Remembering a Shameful Period in U.S. Track & Field
A Quick TV Review
"The clear"..."the cream"...those words entered sports fans' lexicon in 2003 when news broke of arrests at the Bay Area Laboratory Co-operative (BALCO), which had served as a distributor of performance-enhancing drugs and masking agents to a series of high profile athletes.
While Jones doesn't participate in the production, Montgomery certainly does. The two-time Olympian (Atlanta 1996, Sydney 2000) is front and center, candid about his drive to "know what it feels like to be the greatest at any cost possible". His 'Project World Record' drove him to BALCO's founder Victor Conte, whose work with supplements earned him a sort-of Svengali reputation.
For his part, Conte claims his own ambitions in illicit formulas and treatments - in which the non-medically trained entrepreneur acted as pharmaceutical expert - kickstarted when he witnessed the explosion of power would-be Olympic track sprint champion Ben Johnson showed at Seoul 1988.

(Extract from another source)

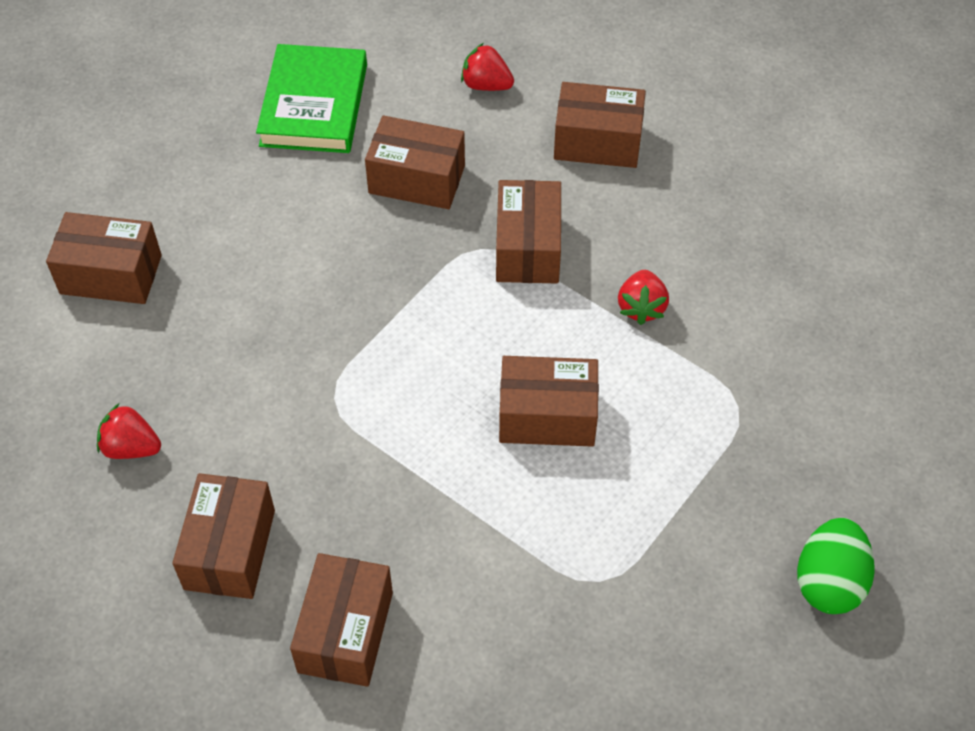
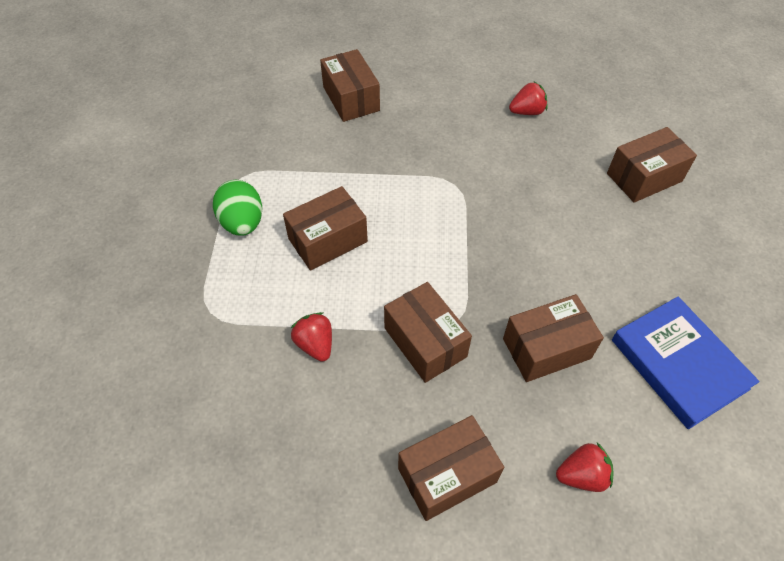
camera: 145 degrees right, 0 degrees up
(229, 549) = (434, 100): brown box -> none
(313, 105) = (679, 364): green book -> blue book
(829, 582) = (108, 240): green egg -> green egg (242, 223)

That Johnson was caught was no matter. Conte just needed to figure out the right 'clear' and 'cream' to better mask the drugs he saw as rampant in Olympic sports. By 2000, he was in that business and receiving interest from a variety of stars, from professional baseball to track & field. Enter Montgomery and Jones. And what would eventually be an enduring and shameful moment in Team USA Olympic sports when Jones, a would-be five-time Sydney 2000 medalist, saw her BALCO-fueled house of cards finally crumble.

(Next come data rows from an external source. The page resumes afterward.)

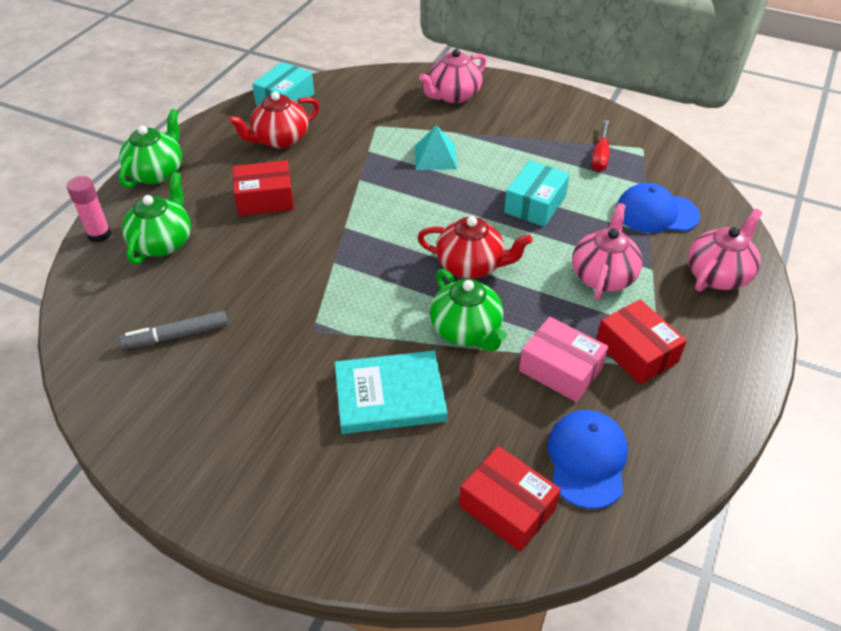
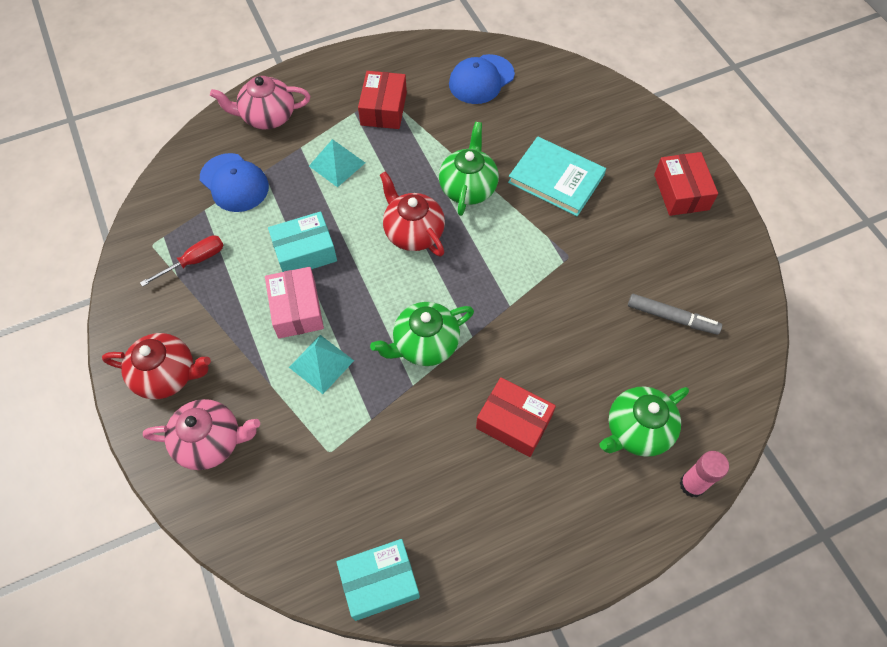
camera: 140 degrees left, 15 degrees up
(157, 172) = (595, 547): green teapot -> green teapot (425, 344)
(280, 139) = (439, 506): red teapot -> red teapot (167, 375)
(507, 507) = (546, 86): red box -> red box (681, 192)
(560, 369) = (439, 128): pink box -> pink box (297, 309)
(603, 276) = (337, 164): pink teapot -> turquoise pyramid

What to make of Conte? Today, after serving time on only two of the 42 counts originally charged against him, he's contrite about BALCO's past and forthright about his subsequent work helping uncover drug use. But is that a smirk seen along with his self-professed 180-degree turn? Montgomery might have said it best: "that's something you can never take away from a hustler. the hustle".